Pollinators provide vital support to our natural ecosystems, including food production. A report by the Electric Power Research Institute (EPRI) notes that globally, pollinators are in decline, with some scientists estimating that 40% of pollinator species may be at risk of extinction in the coming decades. At AEP, we are taking multiple measures to protect pollinators and promote their well-being. We are part of EPRI’s Pollinator Program to research ways that electric utilities can support pollinator habitats and raise public awareness of their importance to society.

Our work to raise awareness extends to our employees. Each year, we organize an annual Pollinator Week in concert with peer utilities across the country. Through social media and other interactive communications, we share information about the role of pollinators in plant fertilization and AEP’s efforts to facilitate pollinator population growth through vegetation management.
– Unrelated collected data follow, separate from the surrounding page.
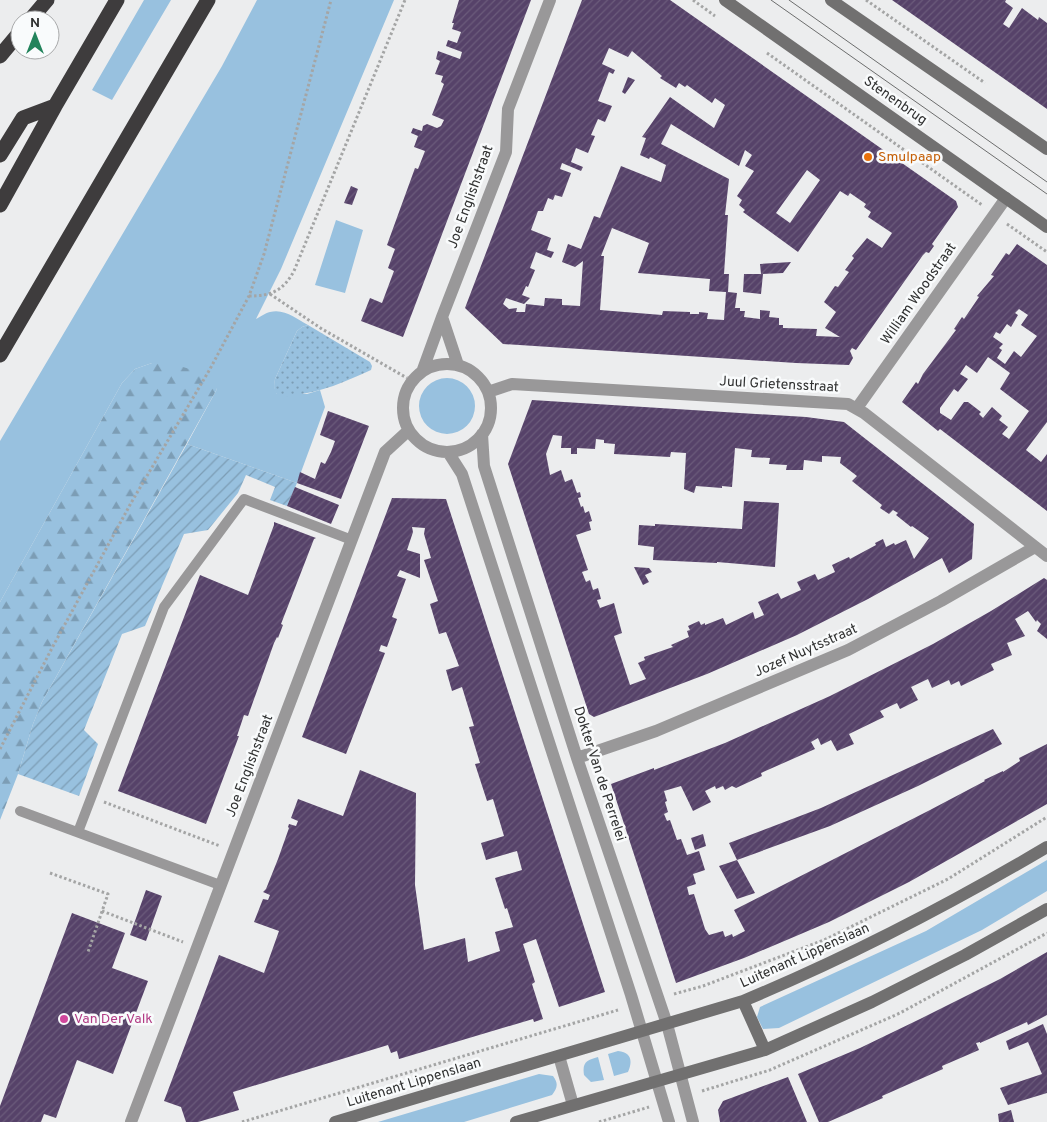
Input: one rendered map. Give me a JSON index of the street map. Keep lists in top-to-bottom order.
{
  "streets": {
    "main road": ["Stenenbrug", "Luitenant Lippenslaan"],
    "street": [
      "Joe Englishstraat",
      "William Woodstraat",
      "Juul Grietensstraat",
      "Jozef Nuytsstraat",
      "Dokter Van de Perrelei"
    ]
  },
  "crossings": [
    ["Stenenbrug", "William Woodstraat"],
    ["Joe Englishstraat", "Juul Grietensstraat"],
    ["Joe Englishstraat", "Dokter Van de Perrelei"],
    ["William Woodstraat", "Juul Grietensstraat"],
    ["Juul Grietensstraat", "Jozef Nuytsstraat"],
    ["Juul Grietensstraat", "Dokter Van de Perrelei"],
    ["Jozef Nuytsstraat", "Dokter Van de Perrelei"],
    ["Dokter Van de Perrelei", "Luitenant Lippenslaan"]
  ],
  "places": ["Smulpaap", "Van Der Valk"],
  "north": "top"
}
During 2020, about 150 employees participated in a virtual event to learn more about the value of urban gardens to support insects and pollinators.
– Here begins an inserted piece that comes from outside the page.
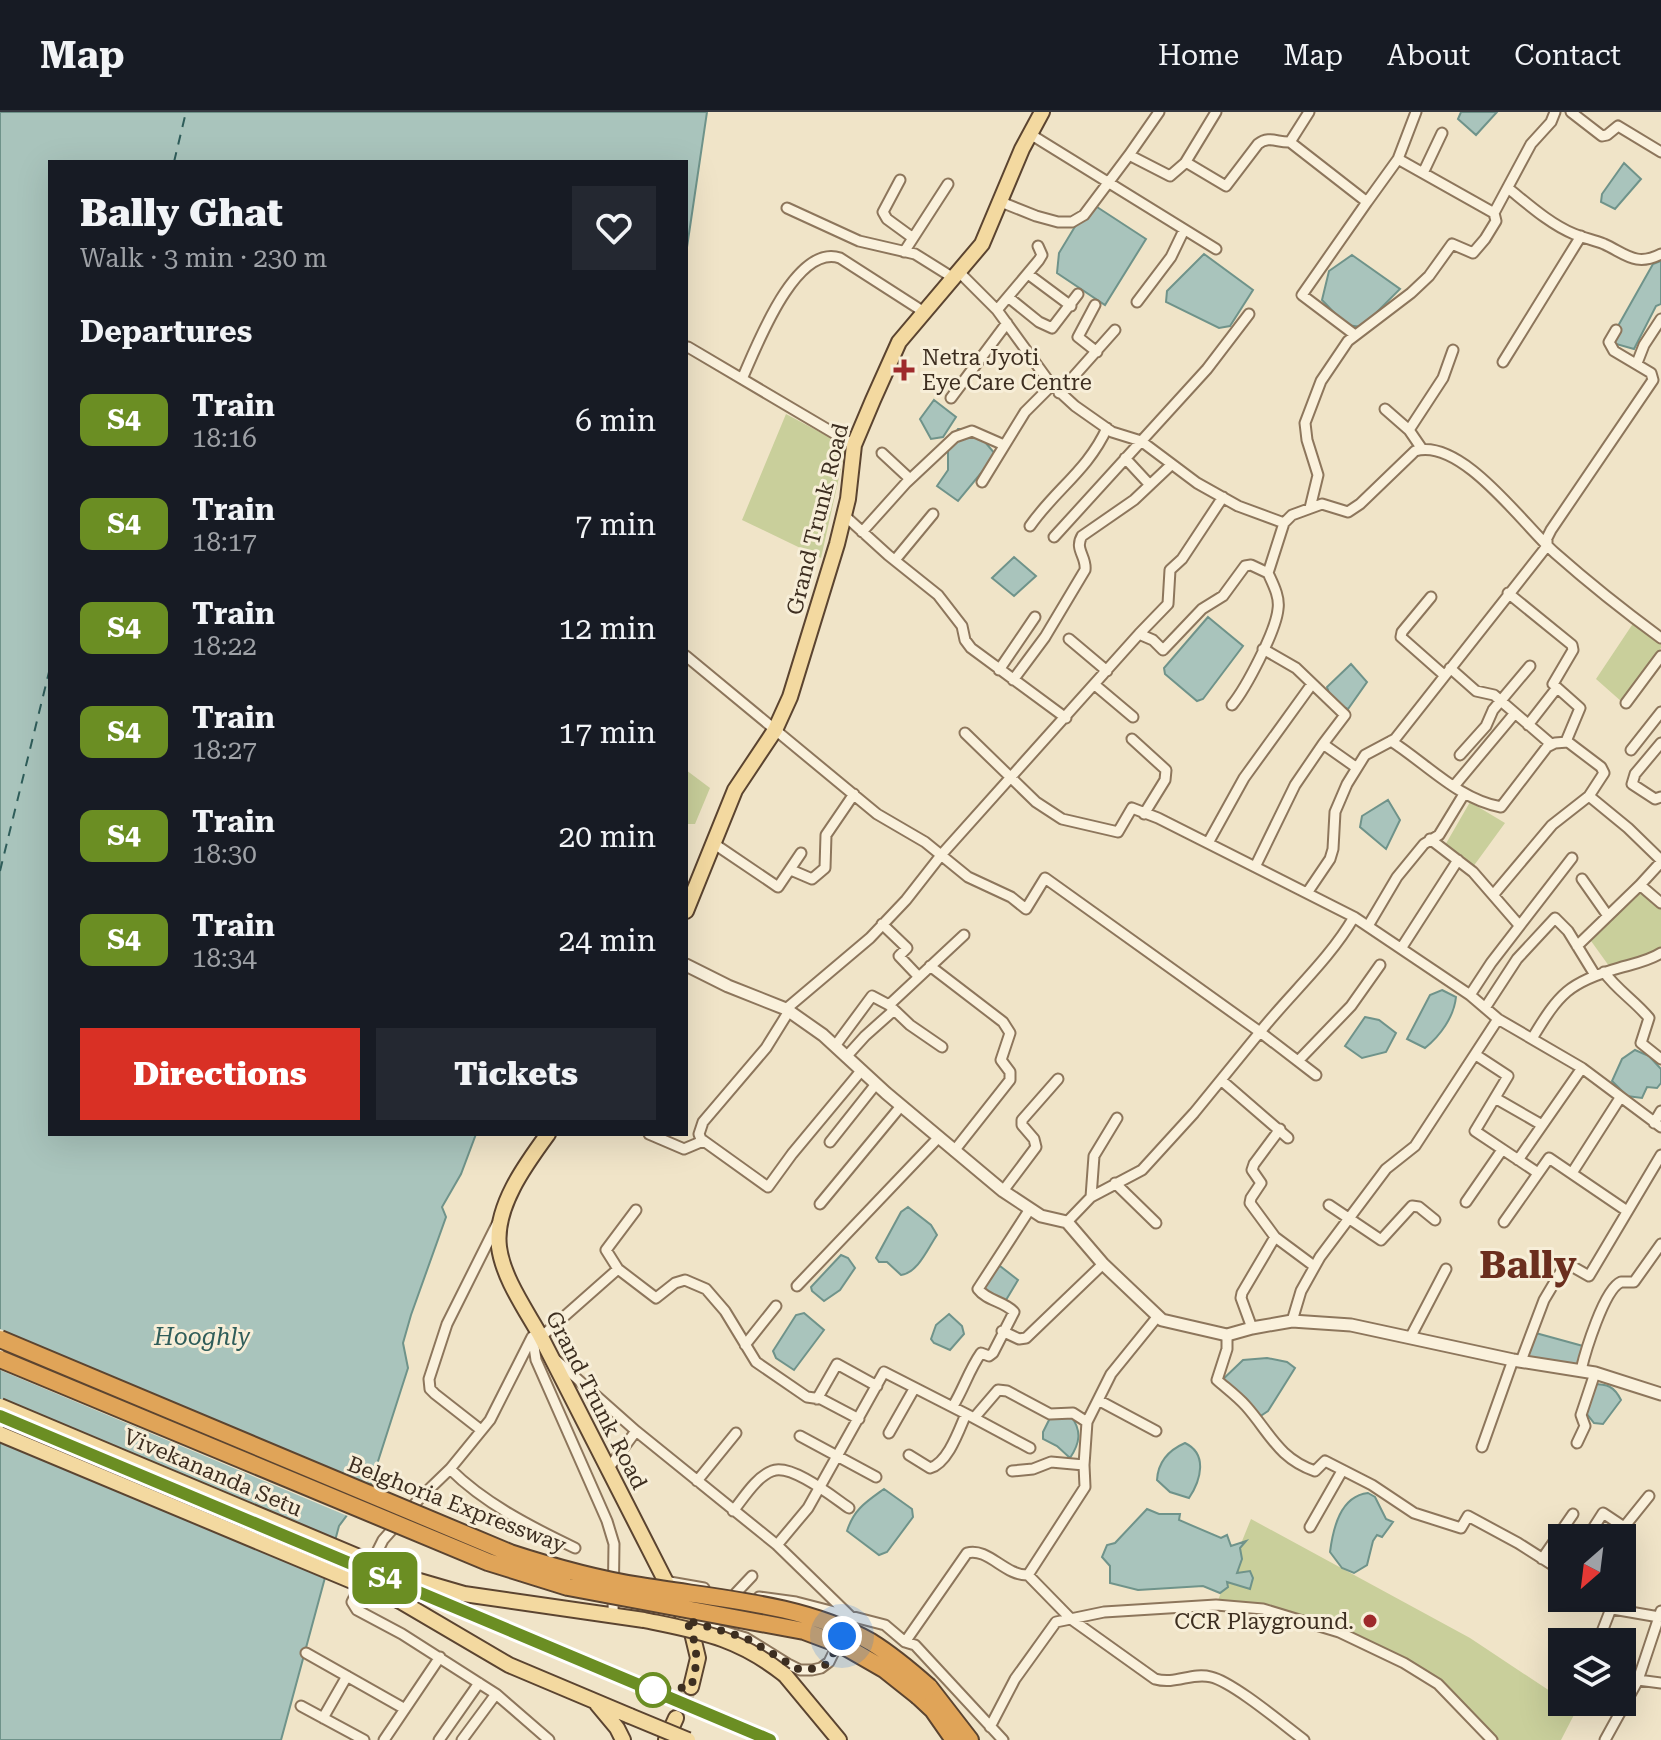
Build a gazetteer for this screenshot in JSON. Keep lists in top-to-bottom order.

The focus on pollinators has put the spotlight on the plight of Monarch butterflies, the only insect species to migrate across the continental U.S. It is also a species experiencing population decline. In an effort to support robust Monarch populations and habitats, we have several initiatives in place designed to establish flowering vegetation. These include:

  • Public Service Company of Oklahoma (PSO) registered an official Monarch butterfly waystation outside of its General Office in Tulsa. During migration, Monarchs depend on waystations, or specific habitats, to provide abundant nectar sources and shelter from harsh weather.
  • Native seed mixes were planted at the Big Sandy ash pond closure in Kentucky and at the Mountaineer Plant (Gatling Mine) in West Virginia as part of reclamation projects.
  • Butterfly gardens, swamp milkweed, buttonbush and other plants are part of the pollinator gardens at the Eagle Watch Nature Trail at Flint Creek Power Plant in Arkansas.
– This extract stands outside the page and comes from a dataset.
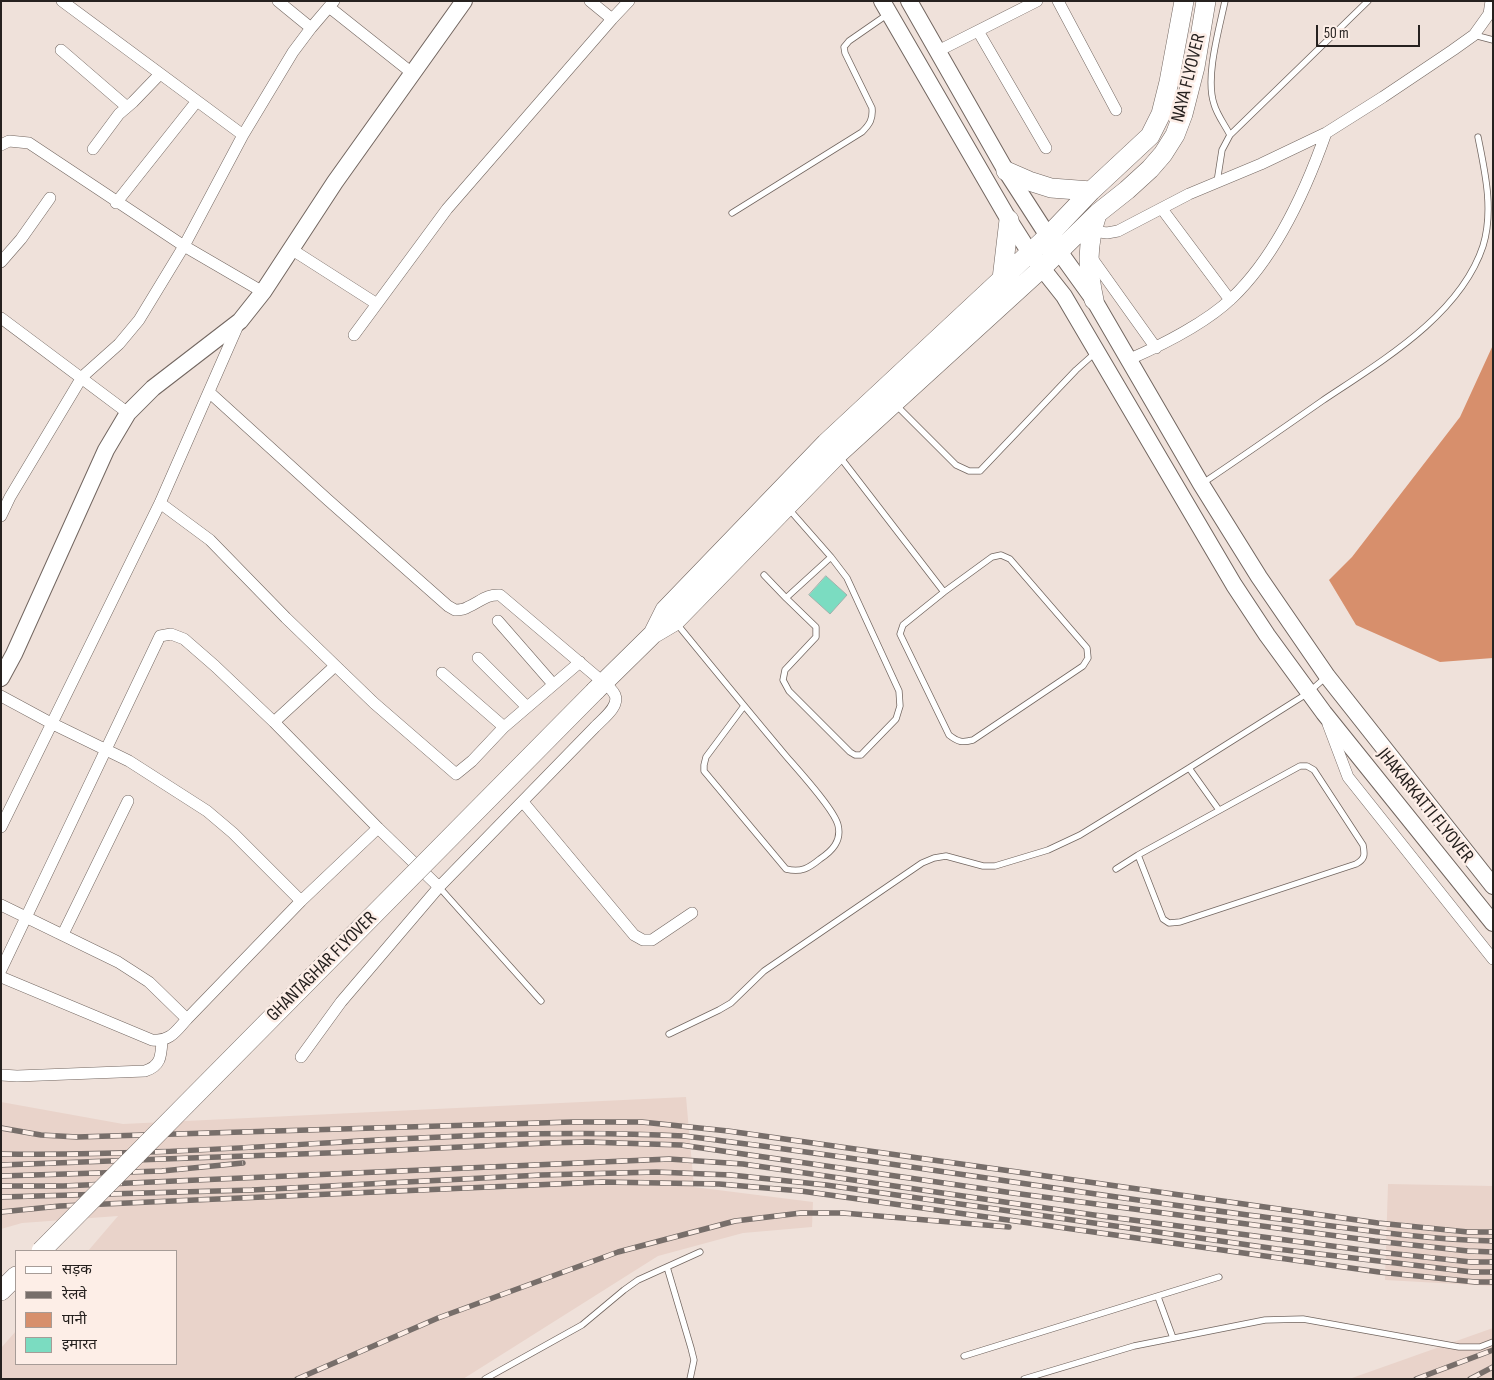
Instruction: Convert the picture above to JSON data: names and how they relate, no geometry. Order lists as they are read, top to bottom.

Overall, our efforts and initiatives to implement pollinator-friendly projects on managed lands demonstrate the significant role electric power companies play in boosting pollinator habitats nationwide. These efforts also add to our knowledge of the feasibility and compatibility of supporting natural ecosystems on our property and within our ROWs.

The AEP Foundation donated $35,000 to the City of Port Aransas Joan and Scott Holt Paradise Pond located in Texas to support the restoration and expansion of the local wetland. Paradise Pond is a freshwater wetland and an important stop for migratory birds traveling down the Gulf Coast. Saltwater surge and high winds from Hurricane Harvey killed many native trees and damaged the ecosystem. Restoration of the site will give the community and tourists access to engaging with nature along the boardwalk and observation decks, which will be increasingly important as the community recovers from Hurricane Harvey and the COVID-19 pandemic.